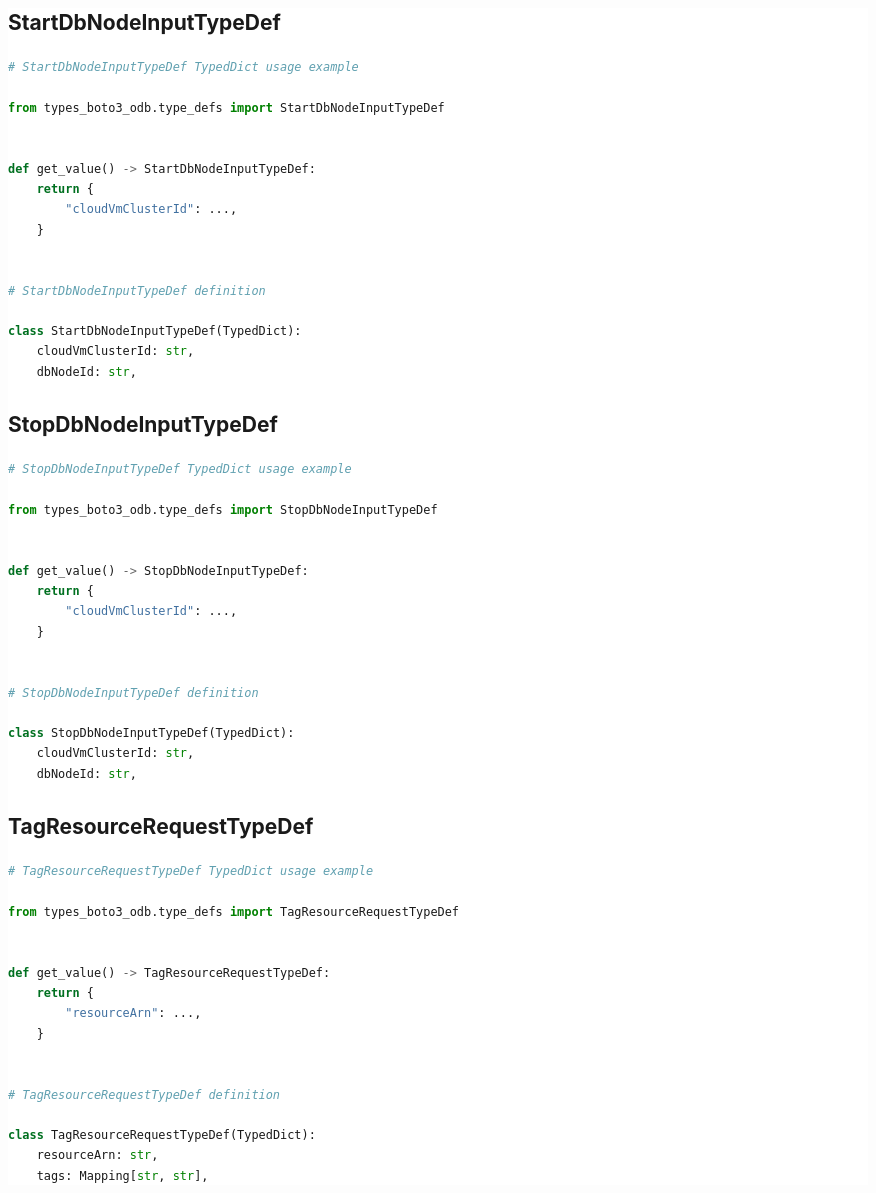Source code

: 
## StartDbNodeInputTypeDef

```python
# StartDbNodeInputTypeDef TypedDict usage example

from types_boto3_odb.type_defs import StartDbNodeInputTypeDef


def get_value() -> StartDbNodeInputTypeDef:
    return {
        "cloudVmClusterId": ...,
    }


# StartDbNodeInputTypeDef definition

class StartDbNodeInputTypeDef(TypedDict):
    cloudVmClusterId: str,
    dbNodeId: str,
```


## StopDbNodeInputTypeDef

```python
# StopDbNodeInputTypeDef TypedDict usage example

from types_boto3_odb.type_defs import StopDbNodeInputTypeDef


def get_value() -> StopDbNodeInputTypeDef:
    return {
        "cloudVmClusterId": ...,
    }


# StopDbNodeInputTypeDef definition

class StopDbNodeInputTypeDef(TypedDict):
    cloudVmClusterId: str,
    dbNodeId: str,
```


## TagResourceRequestTypeDef

```python
# TagResourceRequestTypeDef TypedDict usage example

from types_boto3_odb.type_defs import TagResourceRequestTypeDef


def get_value() -> TagResourceRequestTypeDef:
    return {
        "resourceArn": ...,
    }


# TagResourceRequestTypeDef definition

class TagResourceRequestTypeDef(TypedDict):
    resourceArn: str,
    tags: Mapping[str, str],
```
════════════════
- EXERCISE INSTRUCTIONS
Give the number of lines in the data above that contain the word "usage", with no accompanying text.

- ANSWER BOX
3